Gray smoke arose. A puff of wind brought it to Dar Oakley. The rictal bristles above his nostrils rose: he had breathed in this smoke before, this heavy odor, somewhere, sometime; not here, not in the life he lived now. In Ymr. What is Ymr? This is Ymr: the world around drawing close to him, the People and People things large, the farther-off things small and vague. All in a moment he was no longer where he had been; but where he now was he had been before.
He saw his Brother go to the Abbot and kneel and speak rapidly to him: Dar Oakley could hear and understand. The Brother was asking permission to remain by the boy’s grave and pray through the night.

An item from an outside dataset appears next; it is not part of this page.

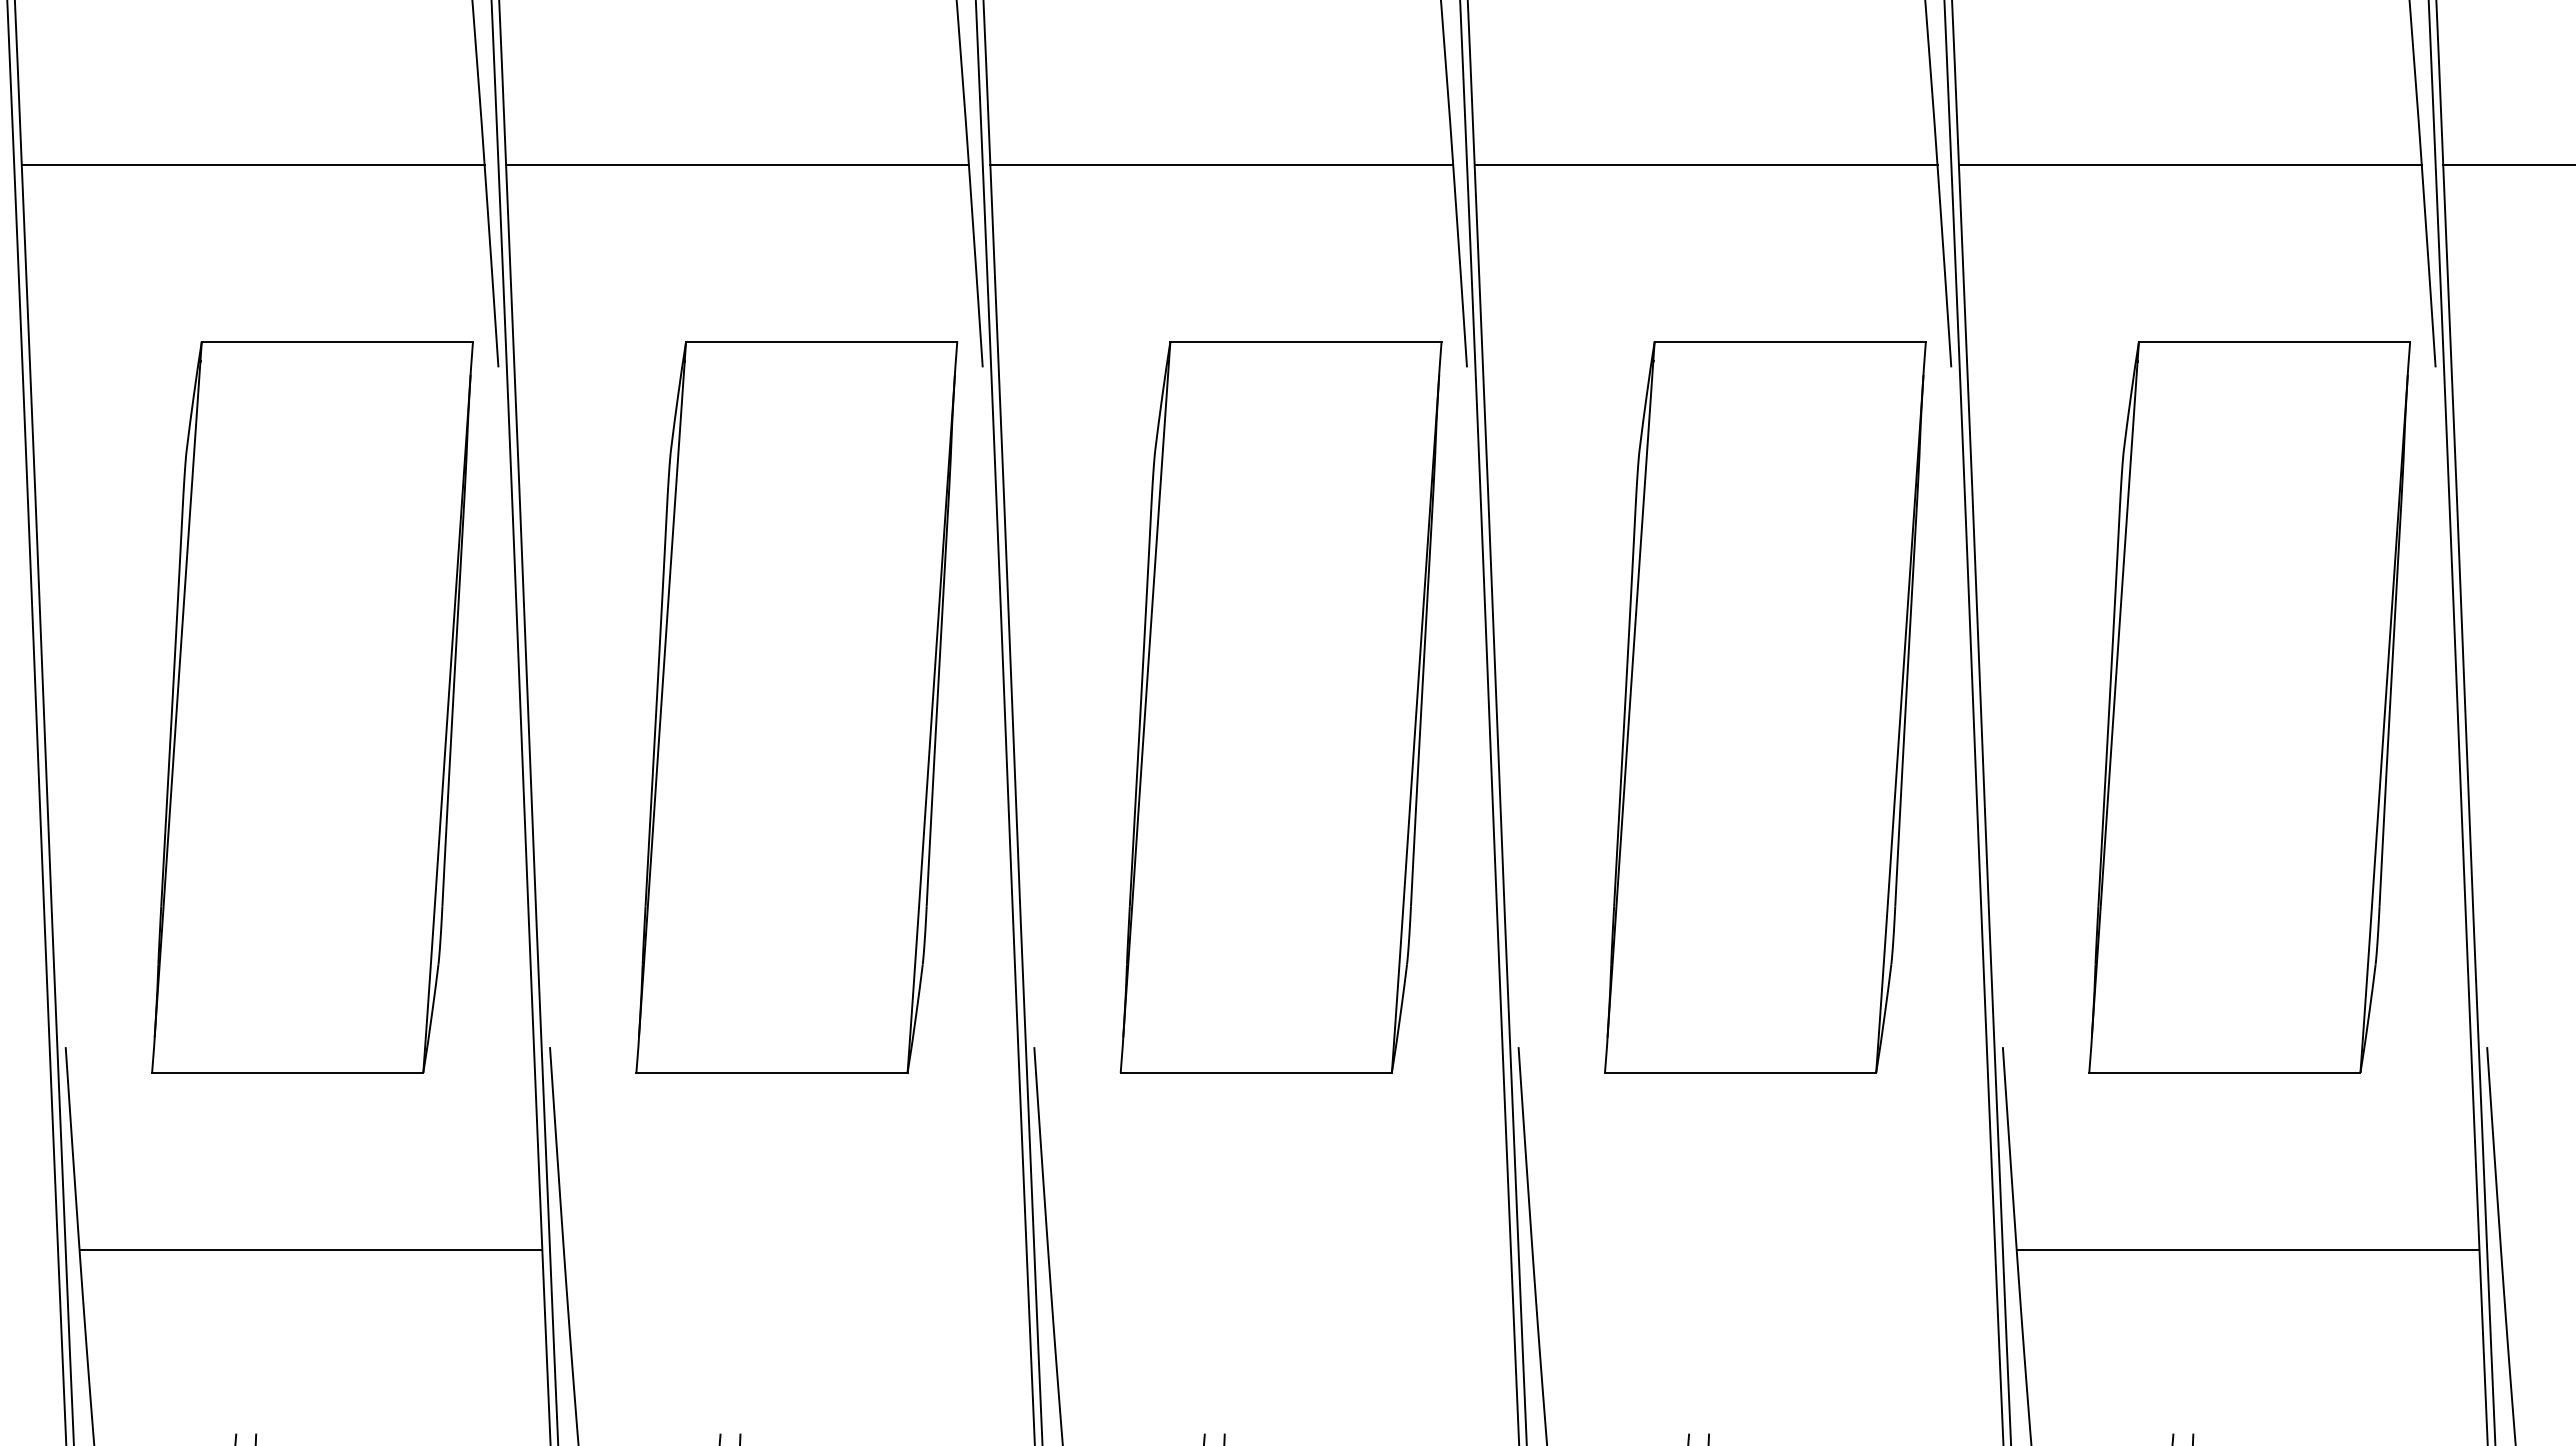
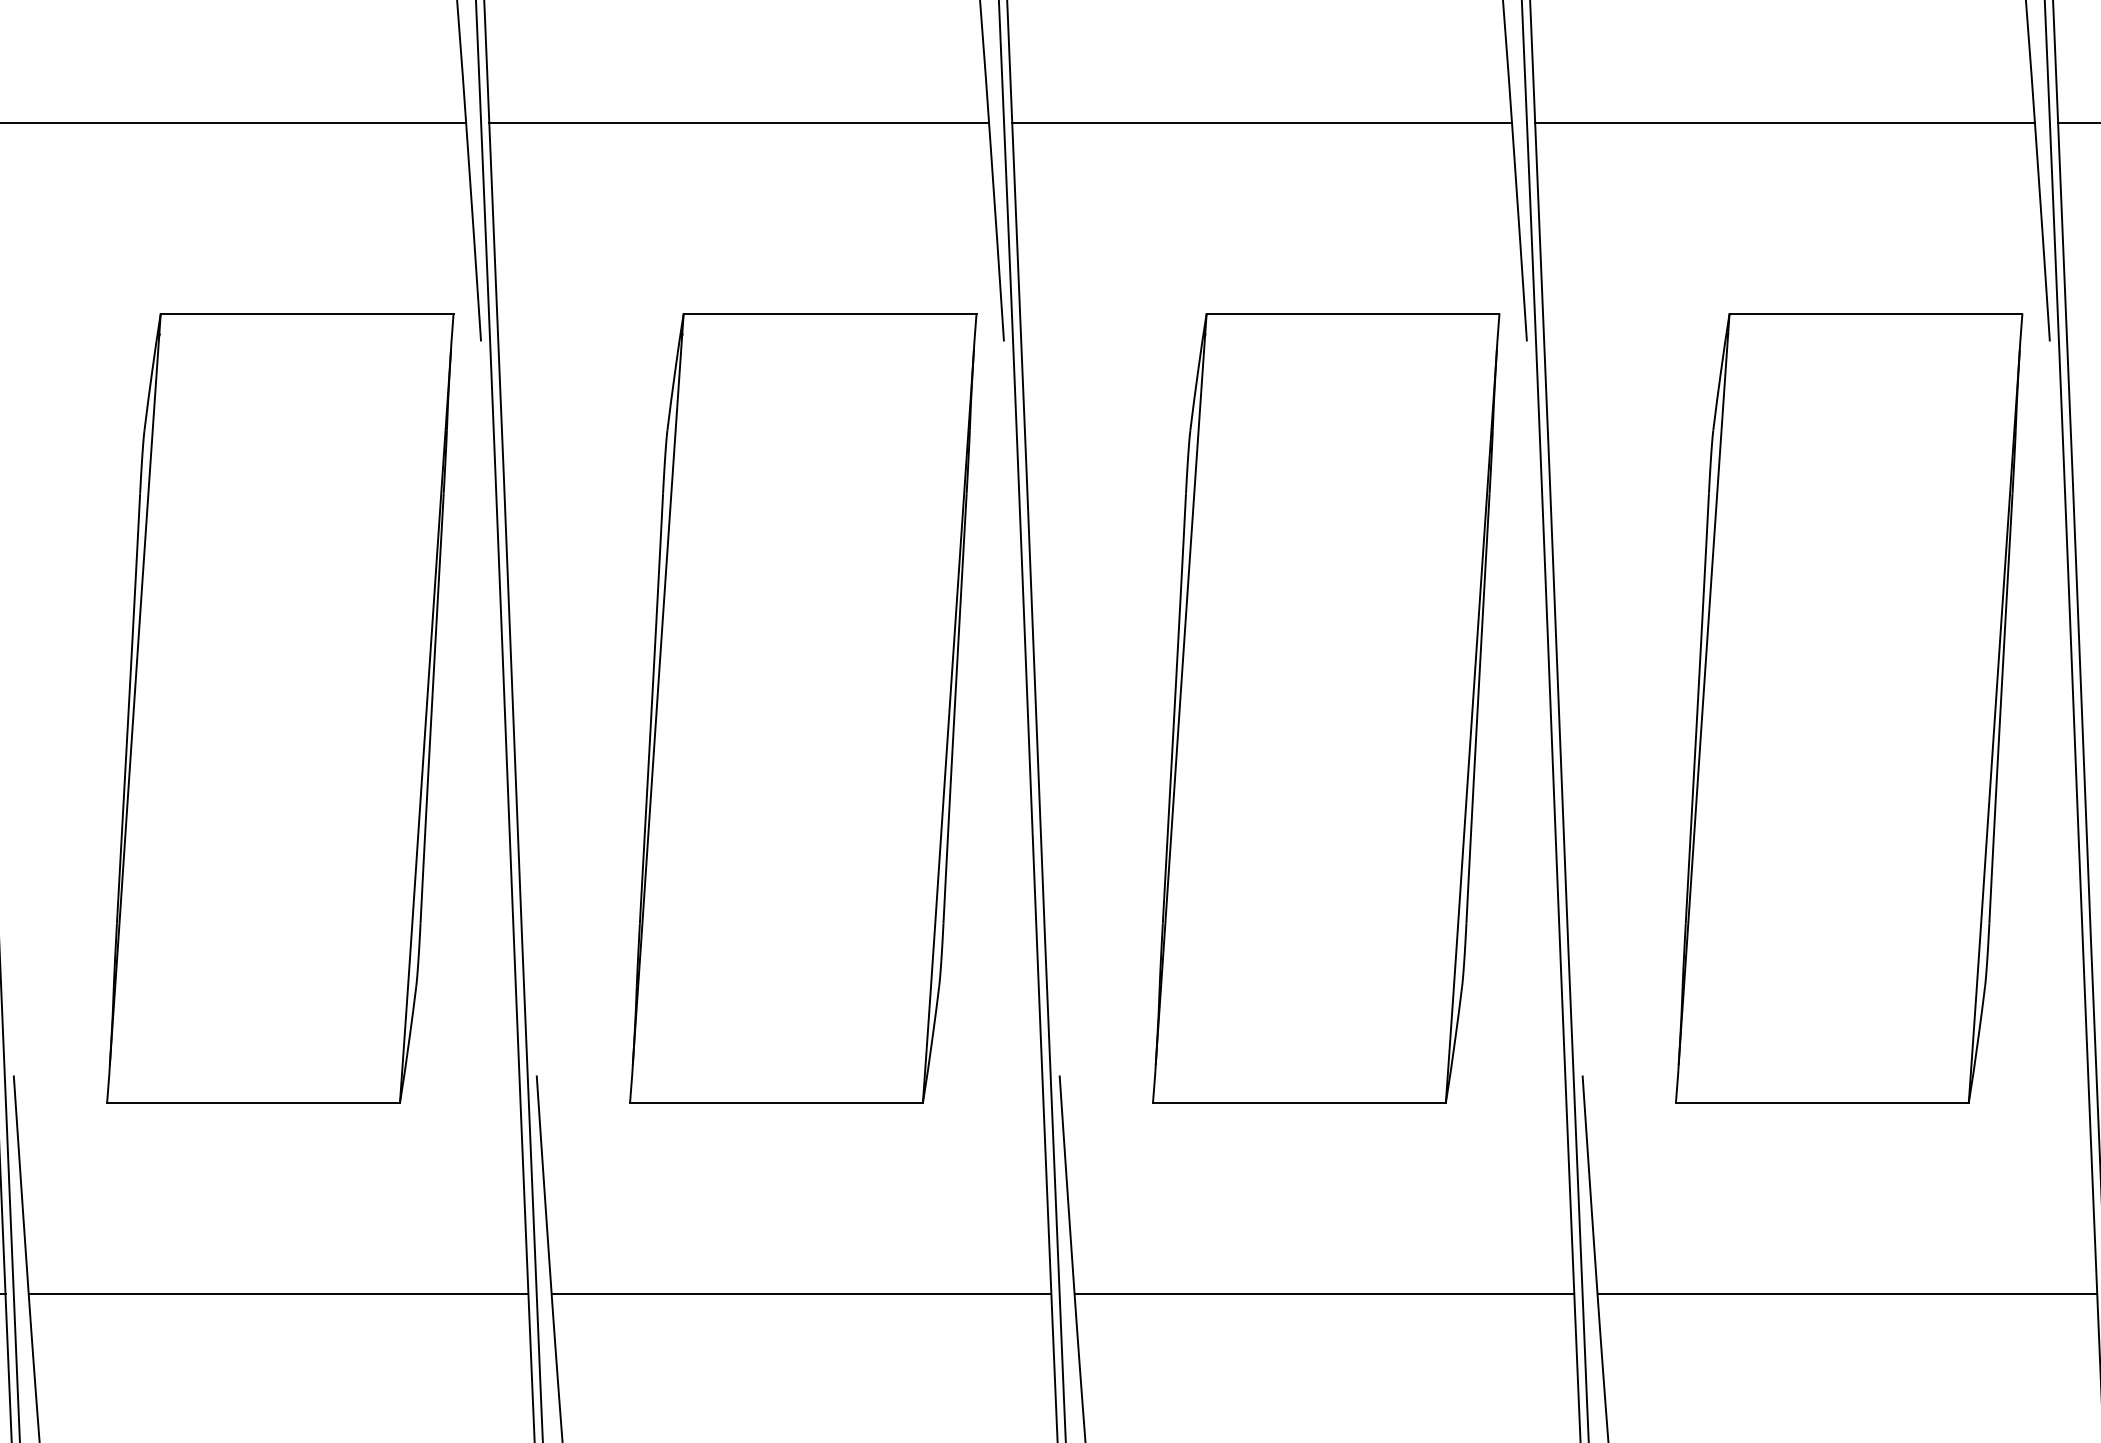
line: (794, 1249) -> (277, 1293), added
line: (1279, 1249) -> (801, 1293), added
line: (1763, 1249) -> (1324, 1293), added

The Abbot—tiny, sun-browned, and withered like a winter apple—wouldn’t allow it; the Brother begged again, bowing nearly to the Abbot’s gnarled feet.
“He was as I once was,” the Brother said. “I too was an oblation, my family’s gift. I was his age then.”
The Abbot looked up to the sky as though he saw something there, and put his hand on the Brother’s head and nodded.
Day was nearly gone when the hole the boy was laid in was filled again with the earth that had been taken from it, and his kin in their grave also covered. An Abbey servant brought a thick candle or torch made of bound reeds and butter, and a stone bottle of water, and placed these beside the Brother. The other Brothers departed, casting looks of annoyance at their Brother that Dar Oakley noticed and felt.
Then they two were alone.
Watch with me, said the Brother, in speech not like his common speech.
I will, Dar Oakley said without speaking—at least not in words of Ka—and the Brother nodded in gratitude.
So they stayed, the Crow on the cross, the Brother on his knees below. Now and then the Brother got up groaning from his knees and cast a pinch of the odorous stuff into the candle flame, where it let out its smoke, and Dar Oakley, near sleep, would wake again.
His bones rest here, the Brother said. His soul goes up.
Up? Dar Oakley asked.
Good souls go up, the Brother said, to live forever in heaven above; bad souls go down, far down under, to live in darkness.
Dar Oakley didn’t know this, about the soul that the Brothers talked of so often, a part of People that became detached at death. He thought he had once known something like it but something different. The smoke tasted of what he had known.
One day, the Brother said, when all things are accomplished, souls will return again to their bodies. So we pray here by this boy, that he will know the way to this gate of his resurrection, and not wander in the forest where the wild axmen killed him, unable to find where he lies.
I know who killed him, Dar Oakley said. I saw them.
Corve! said the Brother. Who are they? Where are they?
Dar Oakley didn’t know how to answer that. He thought about it. He fell asleep, and slept till the smell of the smoke woke him again.
It was near dawn, a faint light almost darker than darkness.
Corve, said the Brother. Look.
The earth and stones piled high over the place where the boy lay seemed to shift; pebbles rolled away—Dar Oakley thought it might be only the candle’s shaky light. But then he heard it too. The click of little stones rolling away together.
Something appeared there, at the center of the pile, something bright, yellow like a candle flame, but steady. It was poking out of the dirt, as though pushed up from below. The Brother was still, staring, whispering in his other sacred language.
What is it? Dar Oakley asked.
A ladder, the Brother said.
More of it appeared: the rails, then a rung, then another. Dar Oakley knew what a ladder was; the rails of this one bent together at the top, like the ladders the Brothers used for apple picking.